Gürültülü bir hayat yaşadığımız da, açık.
Hemen hepimizin ara ara "bir parça sessizlik" diye yalvar yakar
olmamız boşuna değil.
Fakat gürültü ne? Neye gürültü diyoruz?
Orada işler yine karışıyor.
Çünkü biliyoruz da kimselere itiraf edemiyoruz; bazen o şizoid
sessizlikler; o içten pazarlıklı suskunluklar kulaklarımızı fena
tırmalıyor.
***
Bütün dünya Hitler'den nefret ediyor ya...
Hele 1940'lar, 50'ler, 60'larda etkisinin çok sıcak olduğu yılları
düşünün.
O tarihlerde Hitler'in konuşmaları sürekli fiziksel analizlere konu
edilmiş. Ses dalgalarının sinir bozuculuğu ve hegemonik karakteri
üzerine bir yığın tez üretilmiş.
Wagner'in debdebeli müziği ile Hitler'in hitabeti arasında malum
bağlantılar da ihmal edilmemiş tabii.
Konu Hitler olunca iddiaları sıralamak kolay!
Gel zaman, git zaman...
Amerikalılar zaten bildiklerini bilimsel araştırmalarla yeni baştan
öğrenmezlerse, rahat edemezler ya...
Önce zoologlar "yahu hayvanlar yüksek perdeden seslerle dostluk ve
uysallık alanına geçiş yapıyorlar, onlar arasında esas problem tiz
sesli iletişimde" demişler.
Sonra insanlar arasında yüksek sesli konuşanların güvenilir, "pıs
pıs" konuşanların sinsi tip olarak algılandığını ortaya koyan grup
çalışmaları yapılmış.
Ve başa dönülmüş.
Oysa bütün bunlara ne gerek var, değil mi?
Biliyoruz...
Nasıl sessizliği "dinlemek"ten ayıramazsak, gürültüyü de "anlam"

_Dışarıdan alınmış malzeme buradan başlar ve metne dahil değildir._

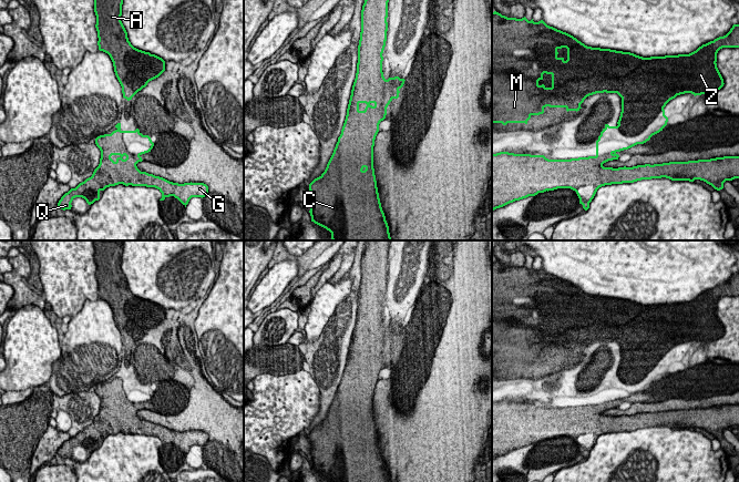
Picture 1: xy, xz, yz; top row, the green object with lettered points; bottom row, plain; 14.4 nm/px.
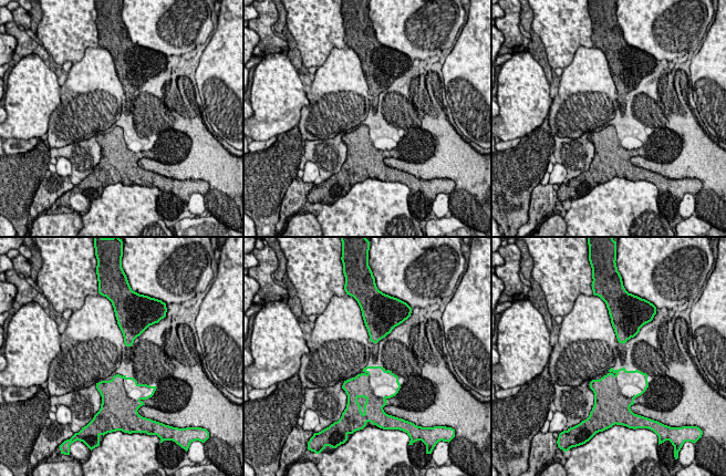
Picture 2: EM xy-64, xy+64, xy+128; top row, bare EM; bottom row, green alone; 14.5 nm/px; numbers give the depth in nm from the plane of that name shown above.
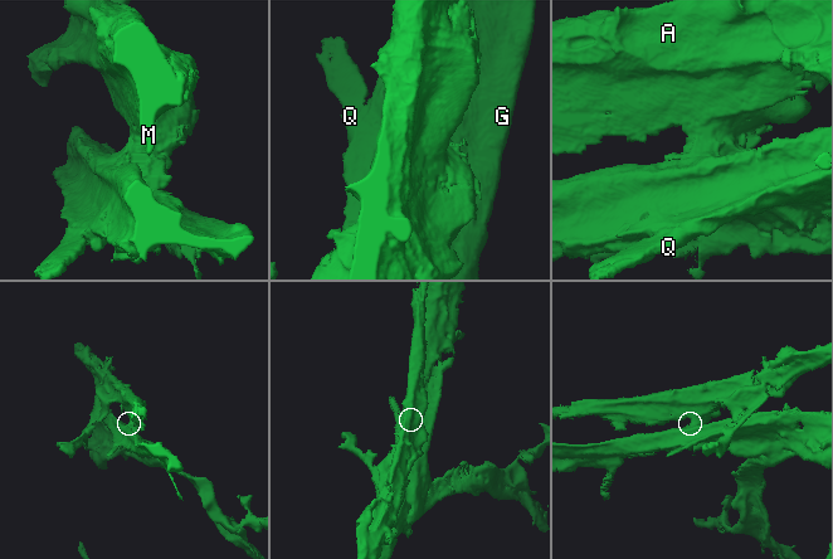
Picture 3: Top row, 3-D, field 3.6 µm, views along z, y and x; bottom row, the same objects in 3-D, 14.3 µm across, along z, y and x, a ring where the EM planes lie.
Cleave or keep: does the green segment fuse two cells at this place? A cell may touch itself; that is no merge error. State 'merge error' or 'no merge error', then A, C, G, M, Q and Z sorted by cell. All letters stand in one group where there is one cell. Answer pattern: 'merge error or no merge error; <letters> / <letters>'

denilen kritik formdan soyutlayarak anlayamayız.
Bir senfoni orkestrasını düşünün, klasik müzikle ilişkisi olmayan
biri için nasıl bir "gürültü"dür çıkardığı ses!
***
Yine de gürültü var.
Hele şehirlerde...
Dümdüz gürültü...
İnsanın üzerine üzerine gelen bir ses yığını...
Çünkü o yığın yüzünden sesleri, imaları, işaretleri, anlamları
ayırt edemez oluyoruz.
O kadar ki, bu gürültü içinde varoluşumuz "uyuşuyor"; bir büyük
makinenin parçası haline geliyor sanki.